With more than 550 million people on Facebook, 65 million tweets posted on Twitter each day, and 2 billion video views each day on YouTube, social media has become an integral part of our connected lives. But this is just the beginning.
Key trends for 2010 included social media integration across applications and devices, lowered technological barriers, mobile pervasiveness and social media ROI as a focus. It is safe to say that these trends indeed became reality and I expect these to continue and materialize in new solutions, applications and case studies in the year ahead.
2011 will also be marked by new developments that will shape the very fabric of our behavior, culture and identity. These developments will challenge us to consider important questions about the future of our experience as connected people and consumers.
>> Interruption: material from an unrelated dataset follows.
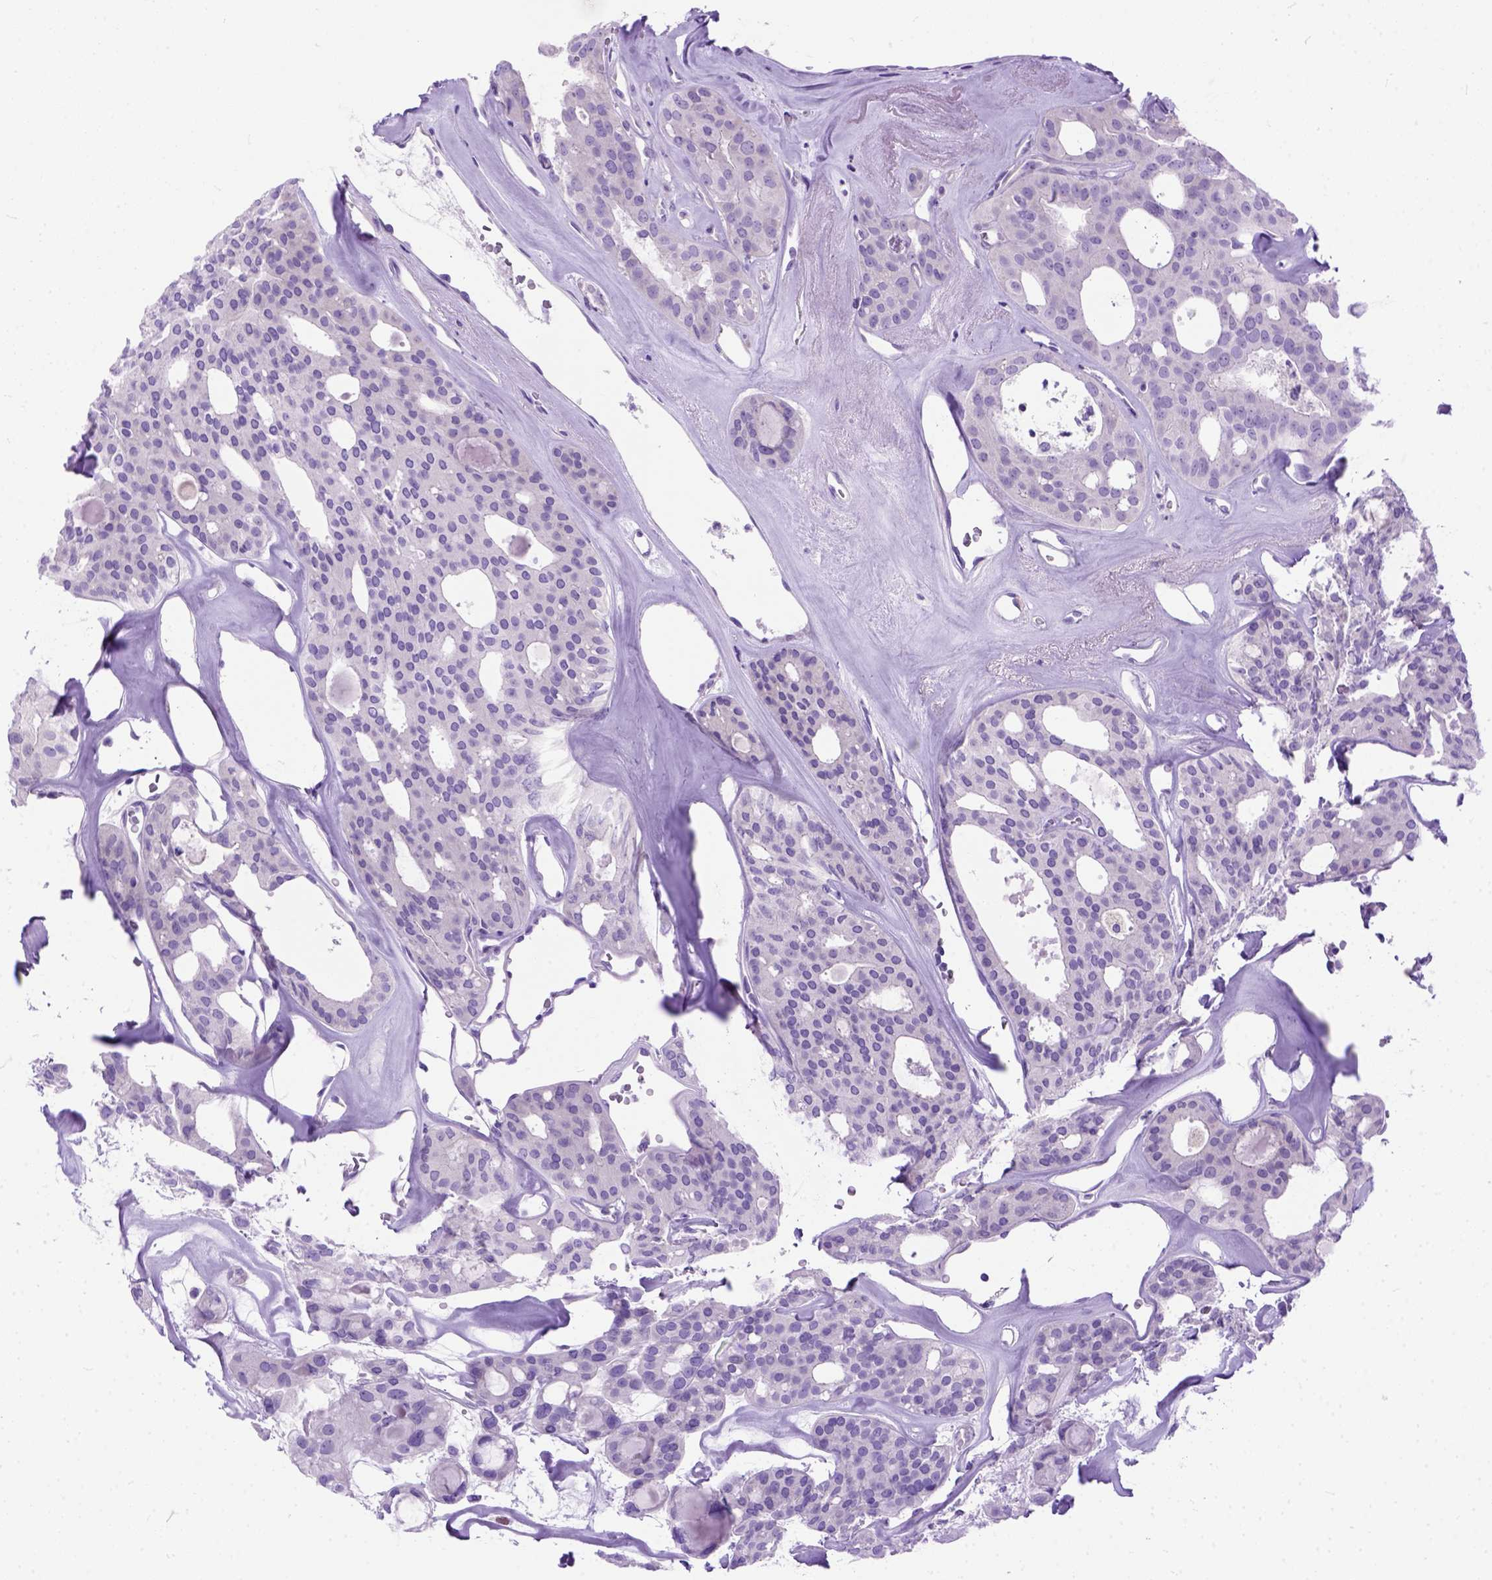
{"staining": {"intensity": "negative", "quantity": "none", "location": "none"}, "tissue": "thyroid cancer", "cell_type": "Tumor cells", "image_type": "cancer", "snomed": [{"axis": "morphology", "description": "Follicular adenoma carcinoma, NOS"}, {"axis": "topography", "description": "Thyroid gland"}], "caption": "Protein analysis of follicular adenoma carcinoma (thyroid) reveals no significant expression in tumor cells.", "gene": "ODAD3", "patient": {"sex": "male", "age": 75}}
Here are key trends to watch in the coming year:
1. Social media will be supersized
Following the success of various social media SaaS vendors and application providers, and fueled by Apple envy, in 2011 we will see a surge of service providers bundling social networks, engagement widgets, video, mobile capabilities, cloud services and analytics, with their own unique services and proprietary capabilities. Ad agencies, for example, will offer bundles that include layers of creative strategy, campaign management and advertising deals all handled through a central dashboard; telecommunications companies will offer video tools for businesses and consumers with greater bandwidth, storage and syndication; learning management systems (LMS) integrators will add engagement, archiving, training and collaboration tools for a deeper and more engaging academic experience. By the end of the year, using todays à la cart solutions will seem as efficient as buying a pocket knife with only a bottle opener in it.
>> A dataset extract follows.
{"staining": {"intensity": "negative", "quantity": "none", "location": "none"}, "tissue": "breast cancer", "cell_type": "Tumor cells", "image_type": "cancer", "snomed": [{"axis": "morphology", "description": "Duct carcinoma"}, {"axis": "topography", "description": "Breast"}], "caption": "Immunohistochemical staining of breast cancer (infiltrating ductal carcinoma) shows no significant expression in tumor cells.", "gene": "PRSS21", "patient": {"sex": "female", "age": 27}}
2. Companies will integrate social feedback into their decision making process
In 2011 we will see a growing number of companies finally go beyond using social channels merely for building awareness and providing support. As social thinkers, these companies will use the social engine to inform strategic decisions, and execute on the organization’s objectives, marketing plans, product roadmaps and more. Its not just about technology, its about a fundamental shift into a new age of leadership with new type of executives who behave and operate in new ways, said Marc Benioff, Salesforce.com chairman and CEO. Expect to see a rise in companies who, by end of year, will be recognized for socially-informed innovation, customer focus and work environment, much like Zappos and Amazon were a few years back.
3. Mobile will become our gateway to the world
2010 marked the year in which infrastructure, technology and design finally intersected in the mobile space. For the first time, sales of smartphones outpaced sales of desktops and laptops, iPhone and iPad applications were downloaded more than 7 billion times and research shows e-mail access is now on the rise on the iPhone while declining on the computer.
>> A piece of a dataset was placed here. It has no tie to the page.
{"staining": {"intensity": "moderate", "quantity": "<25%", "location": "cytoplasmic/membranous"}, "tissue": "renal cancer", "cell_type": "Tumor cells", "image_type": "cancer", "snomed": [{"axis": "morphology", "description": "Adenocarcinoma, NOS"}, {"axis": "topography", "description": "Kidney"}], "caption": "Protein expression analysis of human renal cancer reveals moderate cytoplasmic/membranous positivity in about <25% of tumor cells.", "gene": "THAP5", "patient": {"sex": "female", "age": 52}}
With the foundation in place, in the coming year we will witness the scales tip: Mobile device users will interact with content, companies and the Web more on their phones and iPads than on their computers, and IT and service providers will create solutions that are defined by our mobile consumption and use behaviors. The highway has been there but until now we needed a special car to get us to our destination, so the average pedestrian was not going to get there. Now that technology barriers have been lowered, mobile will become an extension of who we are, said Philippe Suchet, CEO of MyShopanion, and the recipient of the Web2.0 Summit 2010 award for most innovative startup in the mobile shopping category.
From social shopping on the go, to easy paperless transactions and check-ins, to watching (and creating) videos with friends abroad, to in-class learning and collaboration, to managing our health real-time – prepare for an explosion of connected experiences across all points of interactions between people and people, people and companies, and people and information in the cloud.